[Dataset content — start]

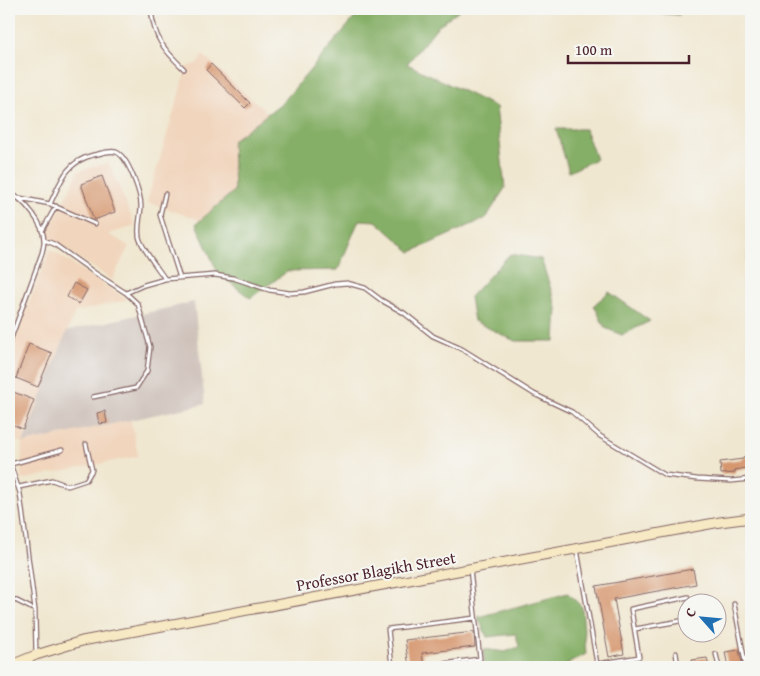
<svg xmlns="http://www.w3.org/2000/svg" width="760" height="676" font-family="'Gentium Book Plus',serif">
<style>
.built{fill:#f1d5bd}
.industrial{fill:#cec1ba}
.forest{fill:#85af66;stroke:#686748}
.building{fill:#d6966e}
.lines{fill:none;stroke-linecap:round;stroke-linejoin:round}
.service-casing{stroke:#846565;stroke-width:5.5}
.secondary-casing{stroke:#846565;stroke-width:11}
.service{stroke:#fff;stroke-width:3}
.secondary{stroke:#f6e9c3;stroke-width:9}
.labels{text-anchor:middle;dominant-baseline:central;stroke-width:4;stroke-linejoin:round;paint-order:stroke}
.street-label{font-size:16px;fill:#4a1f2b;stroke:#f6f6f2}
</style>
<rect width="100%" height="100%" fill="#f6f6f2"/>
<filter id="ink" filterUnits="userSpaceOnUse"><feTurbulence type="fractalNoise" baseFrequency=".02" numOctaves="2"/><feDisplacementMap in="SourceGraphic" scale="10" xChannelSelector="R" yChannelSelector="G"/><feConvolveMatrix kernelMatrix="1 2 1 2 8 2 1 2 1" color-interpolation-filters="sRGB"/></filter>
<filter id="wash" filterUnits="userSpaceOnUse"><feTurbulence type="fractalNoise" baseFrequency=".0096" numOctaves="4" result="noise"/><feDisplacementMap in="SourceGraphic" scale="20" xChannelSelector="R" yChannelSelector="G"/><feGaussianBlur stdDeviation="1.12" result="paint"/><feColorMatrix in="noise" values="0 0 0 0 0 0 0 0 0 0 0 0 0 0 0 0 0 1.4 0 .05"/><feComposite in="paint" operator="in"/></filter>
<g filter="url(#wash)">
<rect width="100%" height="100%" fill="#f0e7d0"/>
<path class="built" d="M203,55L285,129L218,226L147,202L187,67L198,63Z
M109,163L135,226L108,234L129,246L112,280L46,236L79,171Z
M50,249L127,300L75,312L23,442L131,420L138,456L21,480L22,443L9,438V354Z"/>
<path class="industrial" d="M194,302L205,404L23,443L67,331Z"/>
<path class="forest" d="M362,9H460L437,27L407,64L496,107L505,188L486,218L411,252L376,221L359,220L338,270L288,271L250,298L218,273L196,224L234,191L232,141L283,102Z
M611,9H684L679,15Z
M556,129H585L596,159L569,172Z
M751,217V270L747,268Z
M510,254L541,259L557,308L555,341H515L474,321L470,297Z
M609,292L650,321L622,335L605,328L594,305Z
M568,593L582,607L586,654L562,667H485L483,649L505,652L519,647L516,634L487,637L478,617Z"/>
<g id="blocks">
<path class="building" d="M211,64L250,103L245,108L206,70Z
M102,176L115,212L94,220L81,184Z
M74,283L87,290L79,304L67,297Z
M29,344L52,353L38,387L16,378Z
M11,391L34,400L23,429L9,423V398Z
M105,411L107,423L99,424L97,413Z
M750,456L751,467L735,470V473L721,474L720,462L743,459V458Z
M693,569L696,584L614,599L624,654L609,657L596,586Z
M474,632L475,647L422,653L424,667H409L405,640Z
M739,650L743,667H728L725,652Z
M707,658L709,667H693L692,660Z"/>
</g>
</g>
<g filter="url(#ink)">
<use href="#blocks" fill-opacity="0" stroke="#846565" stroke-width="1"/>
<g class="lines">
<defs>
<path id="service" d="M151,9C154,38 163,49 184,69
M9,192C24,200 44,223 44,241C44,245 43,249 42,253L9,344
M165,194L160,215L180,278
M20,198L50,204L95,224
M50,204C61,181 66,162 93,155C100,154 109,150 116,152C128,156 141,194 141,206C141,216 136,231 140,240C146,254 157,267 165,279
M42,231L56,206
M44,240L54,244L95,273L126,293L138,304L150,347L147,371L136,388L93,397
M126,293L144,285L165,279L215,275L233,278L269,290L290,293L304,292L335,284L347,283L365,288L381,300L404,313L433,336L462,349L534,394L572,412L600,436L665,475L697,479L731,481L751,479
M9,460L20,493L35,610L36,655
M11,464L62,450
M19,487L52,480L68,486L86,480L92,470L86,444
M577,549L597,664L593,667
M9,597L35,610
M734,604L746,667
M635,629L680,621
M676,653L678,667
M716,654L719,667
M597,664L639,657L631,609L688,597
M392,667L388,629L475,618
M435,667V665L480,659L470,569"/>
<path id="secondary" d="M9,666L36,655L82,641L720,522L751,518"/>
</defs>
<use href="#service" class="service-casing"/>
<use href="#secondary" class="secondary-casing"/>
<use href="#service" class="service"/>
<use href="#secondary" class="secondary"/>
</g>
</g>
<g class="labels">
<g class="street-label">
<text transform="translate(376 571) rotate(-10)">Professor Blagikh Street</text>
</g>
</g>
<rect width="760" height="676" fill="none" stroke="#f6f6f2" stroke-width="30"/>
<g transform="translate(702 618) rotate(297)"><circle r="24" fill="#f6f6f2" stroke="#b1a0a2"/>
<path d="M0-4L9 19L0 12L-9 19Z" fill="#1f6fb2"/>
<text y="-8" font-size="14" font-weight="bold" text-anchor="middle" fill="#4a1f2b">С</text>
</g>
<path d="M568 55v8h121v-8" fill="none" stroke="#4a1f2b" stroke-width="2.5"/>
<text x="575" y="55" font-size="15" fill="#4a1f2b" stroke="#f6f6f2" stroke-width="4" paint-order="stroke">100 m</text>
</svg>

[Dataset content — finish]
[Dataset content — start]

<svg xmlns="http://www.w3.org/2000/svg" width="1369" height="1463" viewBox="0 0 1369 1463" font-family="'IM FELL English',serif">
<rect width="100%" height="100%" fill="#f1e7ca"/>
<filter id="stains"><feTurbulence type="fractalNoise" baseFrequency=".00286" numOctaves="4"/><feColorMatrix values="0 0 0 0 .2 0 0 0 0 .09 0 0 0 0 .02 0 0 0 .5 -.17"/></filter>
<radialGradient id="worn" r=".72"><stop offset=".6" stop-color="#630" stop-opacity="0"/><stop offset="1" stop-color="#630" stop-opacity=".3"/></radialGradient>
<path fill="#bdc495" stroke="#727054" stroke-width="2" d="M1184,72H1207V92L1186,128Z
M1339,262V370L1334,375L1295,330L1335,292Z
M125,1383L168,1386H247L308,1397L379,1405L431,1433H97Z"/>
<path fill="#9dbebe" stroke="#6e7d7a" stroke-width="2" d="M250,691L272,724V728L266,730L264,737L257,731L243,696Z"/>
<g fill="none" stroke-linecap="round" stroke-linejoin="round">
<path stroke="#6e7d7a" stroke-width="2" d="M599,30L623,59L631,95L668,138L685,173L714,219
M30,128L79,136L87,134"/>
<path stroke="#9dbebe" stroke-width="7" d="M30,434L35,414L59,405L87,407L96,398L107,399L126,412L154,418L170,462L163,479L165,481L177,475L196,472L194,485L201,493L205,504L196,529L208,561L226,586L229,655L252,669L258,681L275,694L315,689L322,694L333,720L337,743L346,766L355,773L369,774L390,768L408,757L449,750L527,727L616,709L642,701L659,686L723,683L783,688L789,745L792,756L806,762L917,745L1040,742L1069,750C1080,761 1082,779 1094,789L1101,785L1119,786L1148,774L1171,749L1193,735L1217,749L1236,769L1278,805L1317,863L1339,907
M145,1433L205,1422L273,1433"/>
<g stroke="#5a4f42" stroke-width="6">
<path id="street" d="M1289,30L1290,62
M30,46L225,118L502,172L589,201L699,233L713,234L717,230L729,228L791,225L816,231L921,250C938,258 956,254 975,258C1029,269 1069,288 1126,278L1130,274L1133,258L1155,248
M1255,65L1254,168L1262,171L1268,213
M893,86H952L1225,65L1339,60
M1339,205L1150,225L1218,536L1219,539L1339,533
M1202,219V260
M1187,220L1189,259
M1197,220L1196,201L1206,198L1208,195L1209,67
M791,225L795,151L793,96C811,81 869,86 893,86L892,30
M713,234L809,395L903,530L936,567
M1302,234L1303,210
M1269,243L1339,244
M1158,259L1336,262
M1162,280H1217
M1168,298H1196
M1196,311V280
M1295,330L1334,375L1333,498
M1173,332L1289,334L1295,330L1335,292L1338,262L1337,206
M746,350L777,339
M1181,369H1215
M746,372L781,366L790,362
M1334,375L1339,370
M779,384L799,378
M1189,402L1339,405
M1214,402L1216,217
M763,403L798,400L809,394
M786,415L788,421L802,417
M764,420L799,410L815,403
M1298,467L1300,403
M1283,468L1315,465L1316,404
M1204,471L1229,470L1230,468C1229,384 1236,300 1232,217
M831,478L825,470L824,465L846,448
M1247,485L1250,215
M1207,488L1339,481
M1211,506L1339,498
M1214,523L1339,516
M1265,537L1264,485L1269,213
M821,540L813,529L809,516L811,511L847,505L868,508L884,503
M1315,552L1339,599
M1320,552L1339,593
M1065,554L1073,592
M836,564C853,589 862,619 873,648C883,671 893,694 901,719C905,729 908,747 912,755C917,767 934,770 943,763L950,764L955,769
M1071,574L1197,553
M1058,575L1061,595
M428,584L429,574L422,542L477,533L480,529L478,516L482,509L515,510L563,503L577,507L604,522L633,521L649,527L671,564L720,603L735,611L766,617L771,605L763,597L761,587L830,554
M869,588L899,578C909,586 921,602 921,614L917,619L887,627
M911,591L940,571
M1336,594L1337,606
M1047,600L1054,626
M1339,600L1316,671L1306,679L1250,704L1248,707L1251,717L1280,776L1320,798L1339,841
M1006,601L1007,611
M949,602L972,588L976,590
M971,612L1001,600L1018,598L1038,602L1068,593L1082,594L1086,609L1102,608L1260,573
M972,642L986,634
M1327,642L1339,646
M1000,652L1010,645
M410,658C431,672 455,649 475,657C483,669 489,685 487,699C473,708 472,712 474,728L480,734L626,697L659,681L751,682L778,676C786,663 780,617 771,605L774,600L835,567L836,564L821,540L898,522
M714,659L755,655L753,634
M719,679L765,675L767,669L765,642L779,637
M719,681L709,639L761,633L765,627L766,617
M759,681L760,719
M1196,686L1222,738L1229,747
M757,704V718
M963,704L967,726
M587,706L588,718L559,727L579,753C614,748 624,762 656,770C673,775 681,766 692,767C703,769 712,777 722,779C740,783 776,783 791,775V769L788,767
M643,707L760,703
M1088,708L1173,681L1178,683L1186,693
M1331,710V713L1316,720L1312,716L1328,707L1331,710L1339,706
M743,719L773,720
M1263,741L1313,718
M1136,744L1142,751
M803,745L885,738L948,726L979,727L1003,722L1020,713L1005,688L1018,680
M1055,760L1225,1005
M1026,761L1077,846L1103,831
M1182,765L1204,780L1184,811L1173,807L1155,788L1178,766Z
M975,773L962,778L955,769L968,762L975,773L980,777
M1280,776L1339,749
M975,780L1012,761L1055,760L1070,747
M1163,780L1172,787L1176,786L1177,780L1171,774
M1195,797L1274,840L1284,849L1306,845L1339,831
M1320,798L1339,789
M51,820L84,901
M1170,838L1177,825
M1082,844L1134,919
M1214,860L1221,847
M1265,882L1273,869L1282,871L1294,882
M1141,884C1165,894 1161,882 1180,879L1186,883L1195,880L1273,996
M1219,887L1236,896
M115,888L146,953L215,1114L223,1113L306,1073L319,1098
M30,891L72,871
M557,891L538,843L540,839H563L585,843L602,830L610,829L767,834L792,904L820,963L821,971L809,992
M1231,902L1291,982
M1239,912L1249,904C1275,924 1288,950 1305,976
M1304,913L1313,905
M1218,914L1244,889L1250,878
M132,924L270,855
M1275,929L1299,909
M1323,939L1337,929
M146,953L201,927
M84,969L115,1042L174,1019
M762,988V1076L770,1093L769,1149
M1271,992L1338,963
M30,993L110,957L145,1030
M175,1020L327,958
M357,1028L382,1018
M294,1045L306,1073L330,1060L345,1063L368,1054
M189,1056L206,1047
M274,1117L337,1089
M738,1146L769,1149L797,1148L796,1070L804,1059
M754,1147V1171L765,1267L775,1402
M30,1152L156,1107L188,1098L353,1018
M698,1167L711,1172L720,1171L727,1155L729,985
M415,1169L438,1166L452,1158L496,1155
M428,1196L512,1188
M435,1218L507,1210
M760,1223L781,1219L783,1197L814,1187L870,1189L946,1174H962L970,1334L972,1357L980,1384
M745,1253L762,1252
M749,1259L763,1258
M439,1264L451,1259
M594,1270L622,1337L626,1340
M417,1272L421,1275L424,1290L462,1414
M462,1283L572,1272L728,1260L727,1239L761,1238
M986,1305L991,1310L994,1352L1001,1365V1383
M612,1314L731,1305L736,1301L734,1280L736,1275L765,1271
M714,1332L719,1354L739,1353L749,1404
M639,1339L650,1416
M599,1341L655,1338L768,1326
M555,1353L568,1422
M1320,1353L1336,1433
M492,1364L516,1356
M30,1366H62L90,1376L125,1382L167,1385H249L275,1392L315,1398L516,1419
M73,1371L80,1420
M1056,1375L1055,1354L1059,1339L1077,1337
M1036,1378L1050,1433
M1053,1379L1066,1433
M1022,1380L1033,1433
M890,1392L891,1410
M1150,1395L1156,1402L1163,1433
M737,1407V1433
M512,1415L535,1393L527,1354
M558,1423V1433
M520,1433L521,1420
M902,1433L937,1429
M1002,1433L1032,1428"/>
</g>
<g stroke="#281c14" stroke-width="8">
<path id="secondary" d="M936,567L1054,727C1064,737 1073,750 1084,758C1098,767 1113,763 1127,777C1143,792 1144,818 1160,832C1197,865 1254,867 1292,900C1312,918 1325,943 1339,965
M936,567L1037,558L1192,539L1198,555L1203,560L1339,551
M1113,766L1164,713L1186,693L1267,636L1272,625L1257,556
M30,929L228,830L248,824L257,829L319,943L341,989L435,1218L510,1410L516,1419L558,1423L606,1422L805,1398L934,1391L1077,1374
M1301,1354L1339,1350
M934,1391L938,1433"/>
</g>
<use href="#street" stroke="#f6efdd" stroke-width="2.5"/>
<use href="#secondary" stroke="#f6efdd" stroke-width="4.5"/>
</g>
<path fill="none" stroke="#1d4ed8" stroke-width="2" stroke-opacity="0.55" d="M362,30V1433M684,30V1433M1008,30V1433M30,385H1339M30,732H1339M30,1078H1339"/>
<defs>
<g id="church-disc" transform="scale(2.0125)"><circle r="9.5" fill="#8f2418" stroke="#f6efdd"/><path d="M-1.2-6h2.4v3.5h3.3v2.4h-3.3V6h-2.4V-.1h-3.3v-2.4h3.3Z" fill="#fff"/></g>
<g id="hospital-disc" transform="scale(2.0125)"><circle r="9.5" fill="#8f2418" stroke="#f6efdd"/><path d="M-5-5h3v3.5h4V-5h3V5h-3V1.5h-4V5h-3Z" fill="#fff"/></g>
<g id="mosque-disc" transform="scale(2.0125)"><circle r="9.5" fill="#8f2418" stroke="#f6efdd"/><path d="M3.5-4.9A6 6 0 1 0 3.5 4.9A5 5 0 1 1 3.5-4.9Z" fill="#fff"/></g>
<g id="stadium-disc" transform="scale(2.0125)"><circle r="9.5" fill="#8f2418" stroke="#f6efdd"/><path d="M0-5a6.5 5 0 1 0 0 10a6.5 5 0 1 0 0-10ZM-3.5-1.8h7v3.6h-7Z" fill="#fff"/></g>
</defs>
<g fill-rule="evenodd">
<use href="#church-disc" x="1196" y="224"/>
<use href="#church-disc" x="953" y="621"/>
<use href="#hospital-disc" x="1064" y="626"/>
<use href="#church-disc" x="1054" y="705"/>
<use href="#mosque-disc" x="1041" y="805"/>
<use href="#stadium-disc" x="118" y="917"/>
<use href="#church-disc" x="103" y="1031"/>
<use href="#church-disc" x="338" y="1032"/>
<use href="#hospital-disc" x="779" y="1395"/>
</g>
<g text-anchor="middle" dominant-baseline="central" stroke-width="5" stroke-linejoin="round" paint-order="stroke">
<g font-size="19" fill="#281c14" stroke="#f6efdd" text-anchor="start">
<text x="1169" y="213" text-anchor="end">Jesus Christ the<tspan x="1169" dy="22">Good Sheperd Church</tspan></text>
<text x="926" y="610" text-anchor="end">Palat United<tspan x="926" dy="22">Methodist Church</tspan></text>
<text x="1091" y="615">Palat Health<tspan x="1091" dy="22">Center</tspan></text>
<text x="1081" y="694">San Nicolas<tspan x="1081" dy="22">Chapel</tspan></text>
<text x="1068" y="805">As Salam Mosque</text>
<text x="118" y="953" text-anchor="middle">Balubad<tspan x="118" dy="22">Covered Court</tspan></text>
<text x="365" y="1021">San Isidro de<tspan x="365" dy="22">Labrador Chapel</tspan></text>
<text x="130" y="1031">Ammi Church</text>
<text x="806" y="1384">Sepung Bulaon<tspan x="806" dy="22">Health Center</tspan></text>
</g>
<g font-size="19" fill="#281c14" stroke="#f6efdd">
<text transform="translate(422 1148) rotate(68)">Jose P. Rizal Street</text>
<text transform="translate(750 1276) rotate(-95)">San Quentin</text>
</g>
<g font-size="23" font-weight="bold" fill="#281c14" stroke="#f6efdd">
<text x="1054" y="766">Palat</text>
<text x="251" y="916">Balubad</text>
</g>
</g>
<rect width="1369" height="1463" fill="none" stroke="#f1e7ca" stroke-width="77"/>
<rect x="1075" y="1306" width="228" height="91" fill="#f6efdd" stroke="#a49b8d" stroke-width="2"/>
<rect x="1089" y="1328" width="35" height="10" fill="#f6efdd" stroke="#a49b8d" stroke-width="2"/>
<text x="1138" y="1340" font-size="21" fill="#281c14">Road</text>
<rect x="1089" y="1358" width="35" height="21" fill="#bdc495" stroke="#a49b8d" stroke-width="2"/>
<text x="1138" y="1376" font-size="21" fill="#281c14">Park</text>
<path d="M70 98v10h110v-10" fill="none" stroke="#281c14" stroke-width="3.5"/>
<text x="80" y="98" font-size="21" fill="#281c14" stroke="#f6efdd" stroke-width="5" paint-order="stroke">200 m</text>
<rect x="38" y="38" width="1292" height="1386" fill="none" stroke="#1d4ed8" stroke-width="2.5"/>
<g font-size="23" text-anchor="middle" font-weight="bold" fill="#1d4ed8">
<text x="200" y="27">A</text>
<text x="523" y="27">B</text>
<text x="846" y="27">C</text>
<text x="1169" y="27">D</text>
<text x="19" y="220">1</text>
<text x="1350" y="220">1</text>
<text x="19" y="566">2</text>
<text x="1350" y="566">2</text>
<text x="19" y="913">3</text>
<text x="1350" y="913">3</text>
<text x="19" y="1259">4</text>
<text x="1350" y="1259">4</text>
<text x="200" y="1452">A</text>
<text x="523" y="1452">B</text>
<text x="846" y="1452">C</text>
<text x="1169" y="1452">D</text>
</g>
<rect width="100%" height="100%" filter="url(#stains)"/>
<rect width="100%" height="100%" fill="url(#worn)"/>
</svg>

[Dataset content — finish]
[Dataset content — start]

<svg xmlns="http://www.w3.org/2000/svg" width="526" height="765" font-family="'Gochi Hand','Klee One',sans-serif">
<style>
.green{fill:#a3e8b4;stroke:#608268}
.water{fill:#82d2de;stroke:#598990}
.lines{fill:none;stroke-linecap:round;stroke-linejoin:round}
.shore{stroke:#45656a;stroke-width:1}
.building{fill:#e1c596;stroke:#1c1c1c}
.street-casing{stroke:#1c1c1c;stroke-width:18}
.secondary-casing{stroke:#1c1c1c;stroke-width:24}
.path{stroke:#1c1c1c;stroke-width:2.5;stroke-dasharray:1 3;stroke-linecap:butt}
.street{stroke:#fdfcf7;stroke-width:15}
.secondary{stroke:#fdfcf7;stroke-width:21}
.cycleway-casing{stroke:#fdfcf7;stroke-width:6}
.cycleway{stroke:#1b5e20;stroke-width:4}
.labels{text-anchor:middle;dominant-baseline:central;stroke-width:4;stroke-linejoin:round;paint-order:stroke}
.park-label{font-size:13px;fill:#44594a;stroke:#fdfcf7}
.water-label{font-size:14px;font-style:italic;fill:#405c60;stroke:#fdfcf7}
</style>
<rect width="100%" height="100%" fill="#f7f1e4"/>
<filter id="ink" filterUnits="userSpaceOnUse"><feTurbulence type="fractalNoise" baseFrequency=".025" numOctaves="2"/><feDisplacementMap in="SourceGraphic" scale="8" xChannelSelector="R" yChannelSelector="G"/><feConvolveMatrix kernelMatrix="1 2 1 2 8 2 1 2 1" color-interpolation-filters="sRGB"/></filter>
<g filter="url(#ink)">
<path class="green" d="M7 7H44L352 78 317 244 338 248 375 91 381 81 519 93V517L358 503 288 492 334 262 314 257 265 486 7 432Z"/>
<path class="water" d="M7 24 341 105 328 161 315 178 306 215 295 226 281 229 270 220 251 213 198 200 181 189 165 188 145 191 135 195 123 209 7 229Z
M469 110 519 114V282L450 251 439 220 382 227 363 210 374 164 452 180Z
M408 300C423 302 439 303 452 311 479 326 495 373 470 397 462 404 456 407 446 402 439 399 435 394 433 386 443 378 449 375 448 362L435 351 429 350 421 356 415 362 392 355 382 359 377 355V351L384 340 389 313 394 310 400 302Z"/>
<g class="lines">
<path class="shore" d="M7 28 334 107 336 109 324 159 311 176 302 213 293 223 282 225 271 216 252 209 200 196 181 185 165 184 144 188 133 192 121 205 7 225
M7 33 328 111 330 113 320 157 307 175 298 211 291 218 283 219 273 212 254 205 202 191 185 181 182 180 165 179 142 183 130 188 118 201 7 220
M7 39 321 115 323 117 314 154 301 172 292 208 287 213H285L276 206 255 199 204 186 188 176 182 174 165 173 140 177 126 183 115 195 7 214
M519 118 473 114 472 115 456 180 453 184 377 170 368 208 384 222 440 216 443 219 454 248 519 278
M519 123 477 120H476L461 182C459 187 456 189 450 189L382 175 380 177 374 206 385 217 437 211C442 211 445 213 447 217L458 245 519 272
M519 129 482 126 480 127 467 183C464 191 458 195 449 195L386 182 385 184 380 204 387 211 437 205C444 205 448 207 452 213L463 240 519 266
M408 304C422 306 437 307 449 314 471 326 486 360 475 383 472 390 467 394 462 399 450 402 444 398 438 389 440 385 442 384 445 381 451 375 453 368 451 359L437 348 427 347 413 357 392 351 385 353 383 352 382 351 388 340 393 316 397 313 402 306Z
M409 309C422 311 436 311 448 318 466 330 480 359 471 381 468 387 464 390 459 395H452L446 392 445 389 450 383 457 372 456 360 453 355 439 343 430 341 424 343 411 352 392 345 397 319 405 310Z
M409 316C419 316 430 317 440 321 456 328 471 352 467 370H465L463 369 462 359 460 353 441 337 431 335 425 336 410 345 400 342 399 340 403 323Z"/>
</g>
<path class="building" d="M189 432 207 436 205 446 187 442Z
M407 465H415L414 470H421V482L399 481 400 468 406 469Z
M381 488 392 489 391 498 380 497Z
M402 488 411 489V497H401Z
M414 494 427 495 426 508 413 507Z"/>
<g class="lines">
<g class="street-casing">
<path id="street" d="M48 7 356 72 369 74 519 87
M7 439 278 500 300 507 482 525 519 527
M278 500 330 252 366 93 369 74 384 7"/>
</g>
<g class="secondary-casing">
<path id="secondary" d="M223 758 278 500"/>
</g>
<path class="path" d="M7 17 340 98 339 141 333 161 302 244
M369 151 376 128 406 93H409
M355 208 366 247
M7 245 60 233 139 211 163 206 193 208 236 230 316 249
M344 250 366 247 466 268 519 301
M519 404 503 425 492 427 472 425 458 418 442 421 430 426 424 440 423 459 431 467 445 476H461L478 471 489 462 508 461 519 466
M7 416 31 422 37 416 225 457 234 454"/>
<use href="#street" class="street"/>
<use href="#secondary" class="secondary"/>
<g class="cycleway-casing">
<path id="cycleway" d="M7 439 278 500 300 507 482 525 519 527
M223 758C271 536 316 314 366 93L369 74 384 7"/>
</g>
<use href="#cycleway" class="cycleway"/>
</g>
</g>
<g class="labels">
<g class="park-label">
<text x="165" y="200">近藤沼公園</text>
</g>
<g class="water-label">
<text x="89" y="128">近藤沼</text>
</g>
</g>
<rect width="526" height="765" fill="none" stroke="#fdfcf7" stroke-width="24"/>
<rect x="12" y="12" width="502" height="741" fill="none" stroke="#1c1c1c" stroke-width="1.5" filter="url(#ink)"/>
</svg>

[Dataset content — finish]

_Exercise details_: Exactly the lines above from the one with "M1082,844L1134,919" to the one with "M639,1339L650,1416", both included, are to be quoted; leave the rest out.

_Exercise solution_:
M1082,844L1134,919
M1214,860L1221,847
M1265,882L1273,869L1282,871L1294,882
M1141,884C1165,894 1161,882 1180,879L1186,883L1195,880L1273,996
M1219,887L1236,896
M115,888L146,953L215,1114L223,1113L306,1073L319,1098
M30,891L72,871
M557,891L538,843L540,839H563L585,843L602,830L610,829L767,834L792,904L820,963L821,971L809,992
M1231,902L1291,982
M1239,912L1249,904C1275,924 1288,950 1305,976
M1304,913L1313,905
M1218,914L1244,889L1250,878
M132,924L270,855
M1275,929L1299,909
M1323,939L1337,929
M146,953L201,927
M84,969L115,1042L174,1019
M762,988V1076L770,1093L769,1149
M1271,992L1338,963
M30,993L110,957L145,1030
M175,1020L327,958
M357,1028L382,1018
M294,1045L306,1073L330,1060L345,1063L368,1054
M189,1056L206,1047
M274,1117L337,1089
M738,1146L769,1149L797,1148L796,1070L804,1059
M754,1147V1171L765,1267L775,1402
M30,1152L156,1107L188,1098L353,1018
M698,1167L711,1172L720,1171L727,1155L729,985
M415,1169L438,1166L452,1158L496,1155
M428,1196L512,1188
M435,1218L507,1210
M760,1223L781,1219L783,1197L814,1187L870,1189L946,1174H962L970,1334L972,1357L980,1384
M745,1253L762,1252
M749,1259L763,1258
M439,1264L451,1259
M594,1270L622,1337L626,1340
M417,1272L421,1275L424,1290L462,1414
M462,1283L572,1272L728,1260L727,1239L761,1238
M986,1305L991,1310L994,1352L1001,1365V1383
M612,1314L731,1305L736,1301L734,1280L736,1275L765,1271
M714,1332L719,1354L739,1353L749,1404
M639,1339L650,1416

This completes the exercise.